*What the task asks:* Set the listing down again exactly, please, apart from its pictures.

*Data extract:*
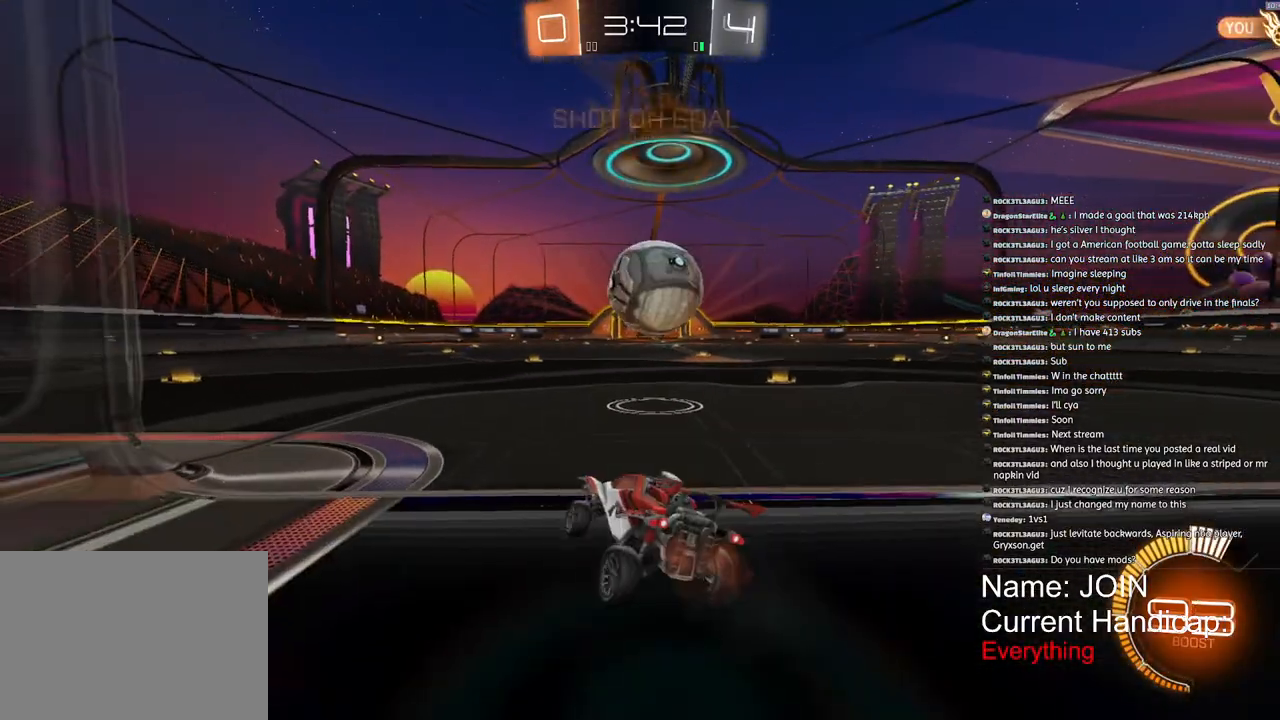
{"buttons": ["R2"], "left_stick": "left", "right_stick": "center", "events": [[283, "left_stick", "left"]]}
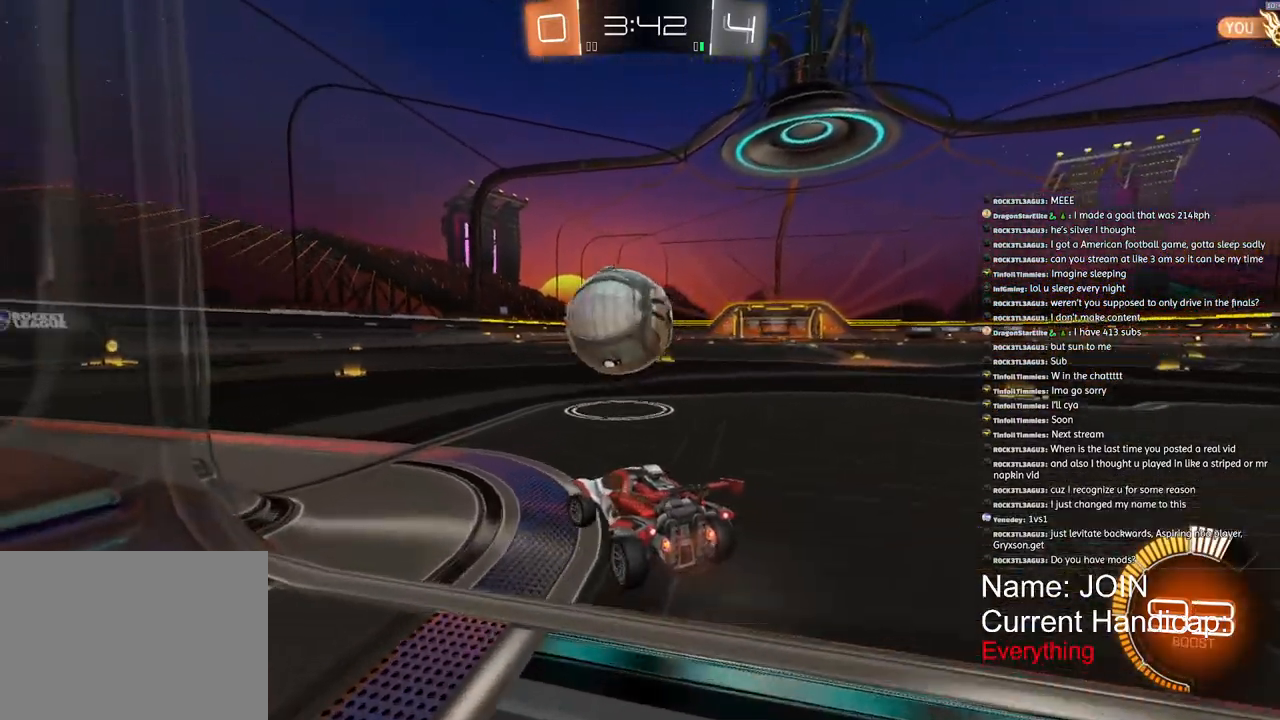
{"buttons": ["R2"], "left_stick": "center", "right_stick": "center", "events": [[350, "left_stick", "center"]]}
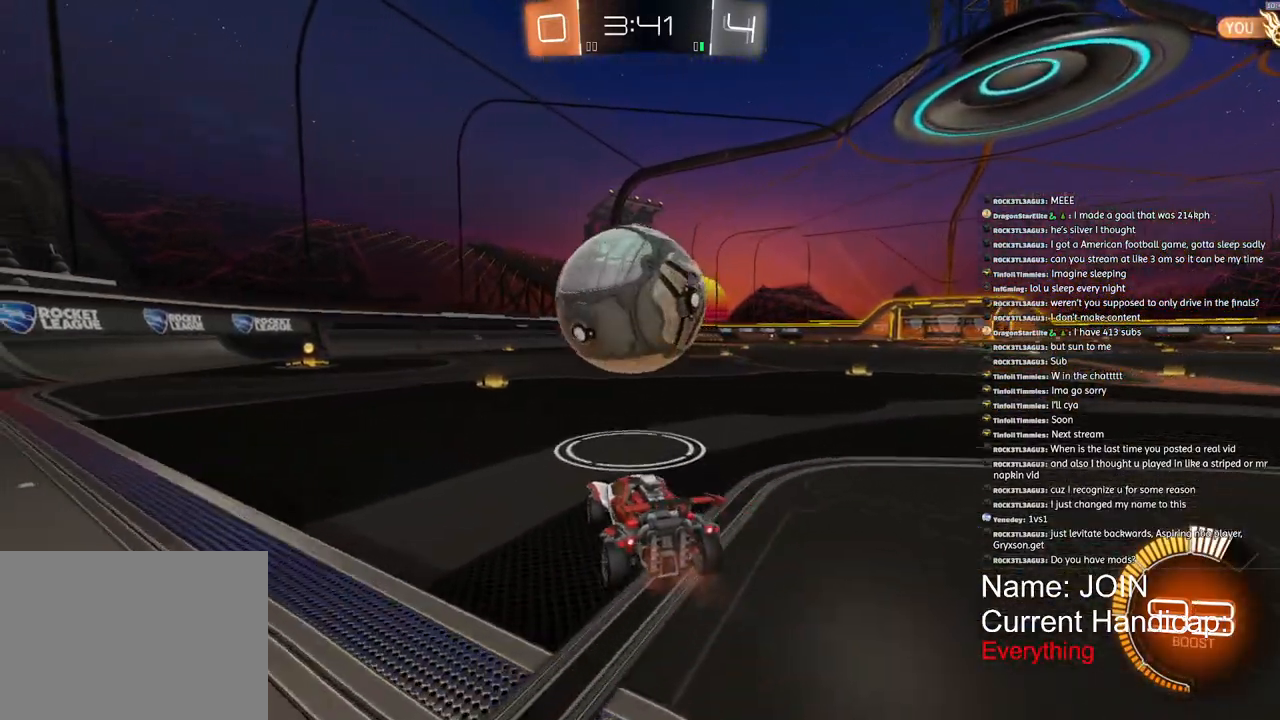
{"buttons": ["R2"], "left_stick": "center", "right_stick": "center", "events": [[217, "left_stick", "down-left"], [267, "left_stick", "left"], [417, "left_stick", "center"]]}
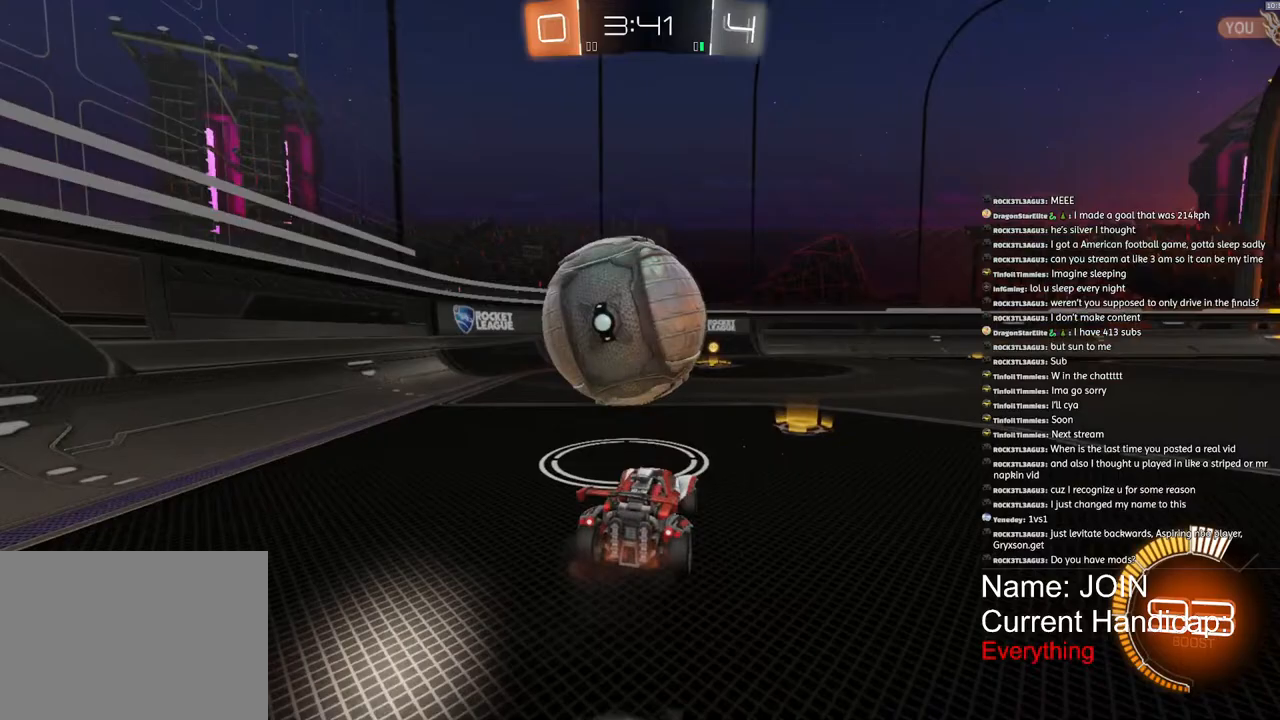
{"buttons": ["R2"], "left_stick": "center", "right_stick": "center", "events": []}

*Result of this task:*
{"buttons": ["R2"], "left_stick": "left", "right_stick": "center", "events": [[283, "left_stick", "left"]]}
{"buttons": ["R2"], "left_stick": "center", "right_stick": "center", "events": [[350, "left_stick", "center"]]}
{"buttons": ["R2"], "left_stick": "center", "right_stick": "center", "events": [[217, "left_stick", "down-left"], [267, "left_stick", "left"], [417, "left_stick", "center"]]}
{"buttons": ["R2"], "left_stick": "center", "right_stick": "center", "events": []}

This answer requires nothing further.